Sie gründeten ein Reparaturunternehmen und reparierten Kühlschränke und Fahrzeuge, bald darauf verschollene Gemälde und Atomsprengköpfe. Herr Pinke kaufte sich ein neues Haus, wo er sein Klingelschild festschraubte, den Rasen mähte und Fledermäuse unterm dem Dach wohnen ließ, welche die Wespen vertilgten. Er verschloss seine Zahnpasta, benutzte die Klospülung und fütterte den Hund. Der Rechtsapparat des Staates, in dem er nun wieder gerne lebte, wollte ihn noch immer wegen Menschenhandel und Geschlechtsverkehr mit Minderjährigen verurteilen, aber er verwies sie an den neuen Herrn Pinke, der jedoch nicht in Gewahrsam genommen werden konnte, weil er mittlerweile in einem neuen Universum lebte.

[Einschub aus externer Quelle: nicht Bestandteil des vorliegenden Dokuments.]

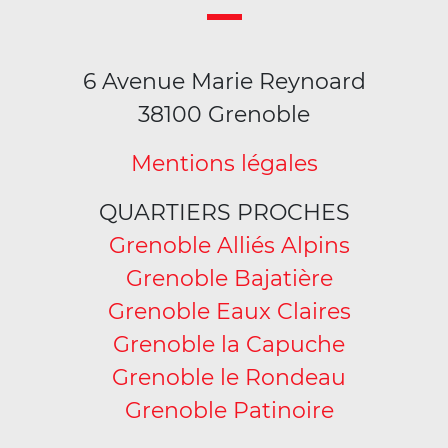
6 Avenue Marie Reynoard
38100 Grenoble
Mentions légales
QUARTIERS PROCHES
Grenoble Alliés Alpins
Grenoble Bajatière
Grenoble Eaux Claires
Grenoble la Capuche
Grenoble le Rondeau
Grenoble Patinoire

Er nahm Kontakt zu seinen alten Freunden auf, die nicht über seine Witze lachten und sich auswärts nicht von ihm einladen ließen. Er entschuldigte sich bei ihnen, sie verziehen ihm und lauschten gebannt seinen Erfahrungen, die er im Dark Web gemacht hatte. Sogar den Schamanen aus Uganda konnte er ausfindig machen, der sein Gemächt all die Jahre lang selbst um den Hals getragen hatte, auch wenn es ihm kein Glück gebracht hatte, nur den Spott seines mittlerweile globalisierten Dorfes. Es gelang Herrn Pinke, den Schamanen davon zu überzeugen, ihm das vertrocknete Ding zu überlassen, und es brachte ihm Glück, denn er verkaufte seine Anteile des Reparaturunternehmens an Ricco und gründete vom Erlös eine Bank, welche schnell die zweitreichste Bank des Universums wurde.

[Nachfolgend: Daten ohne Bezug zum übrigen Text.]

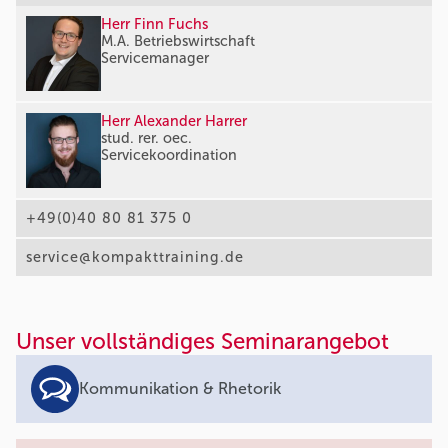
Herr Finn Fuchs
M.A. Betriebswirtschaft
Servicemanager
Herr Alexander Harrer
stud. rer. oec.
Servicekoordination
+49(0)40 80 81 375 0
service@kompakttraining.de
Unser vollständiges Seminarangebot
Kommunikation & Rhetorik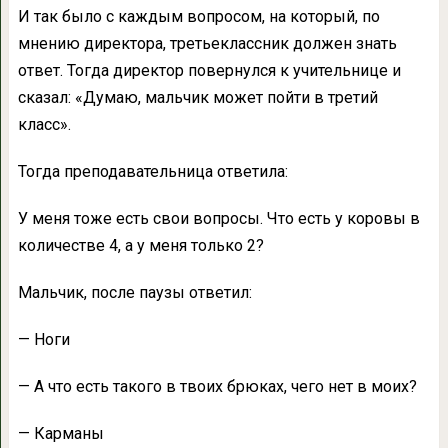
И так было с каждым вопросом, на который, по
мнению директора, третьеклассник должен знать
ответ. Тогда директор повернулся к учительнице и
сказал: «Думаю, мальчик может пойти в третий
класс».
Тогда преподавательница ответила:
У меня тоже есть свои вопросы. Что есть у коровы в
количестве 4, а у меня только 2?
Мальчик, после паузы ответил:
— Ноги
— А что есть такого в твоих брюках, чего нет в моих?
— Карманы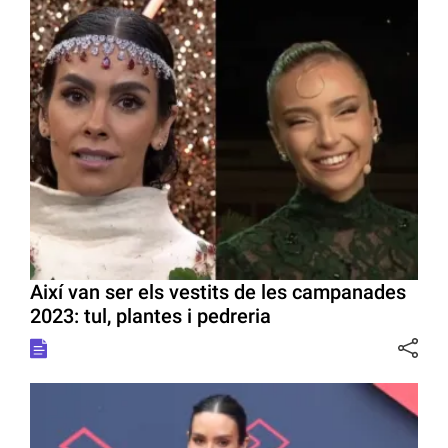
Així van ser els vestits de les campanades
2023: tul, plantes i pedreria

»Wieso denn nur die zweitreichste?«, fragte er seine neue alte Sekretärin Fräulein Asche, »Pinke & Söhne ist doch gar nicht mehr Teil unseres Universums.«

Fräulein Asche nannte ihm den Namen der reichsten Bank des Universums, Pulver & Töchter, und hackte wieder auf ihren Laptop ein.

Herr Pinke flog nach Arabien, um den Geschäftsführer der Bank zur Rede zu stellen. Es war Frau Pinke, die inzwischen wieder Frau Pulver hieß. Sie hatte nach dem frühzeitigen Tod ihres Ölscheichs dessen gesamtes Vermögen geerbt und ihr Händchen für Finanzen entdeckt. Er fiel vor ihr auf die Knie und weinte bittere Tränen, dass sie ihm vergeben möge, und Frau Pulver verzieh ihm, weil auch sie mittlerweile die eine oder andere Zahnpastatube nicht zuschraubte und öfters ein neues Haus kaufte, um nicht den Klempner rufen zu müssen. Herr Pinke erhob sich und sie wischte ihm mit dem Ärmel die Tränen von den Wangen. Sie küssten sich und mit ihren Lippen verschmolzen auch ihre beiden Banken zu einer. Pinke & Pulver sollte nach ihrer erneuten Hochzeit in Pinke & Pinke umbenannt werden. Vor dem Altar schwor sich Herr Pinke: Solange der Henkel an der Ententasse hielt, wollte er nie, nie wieder etwas neukaufen.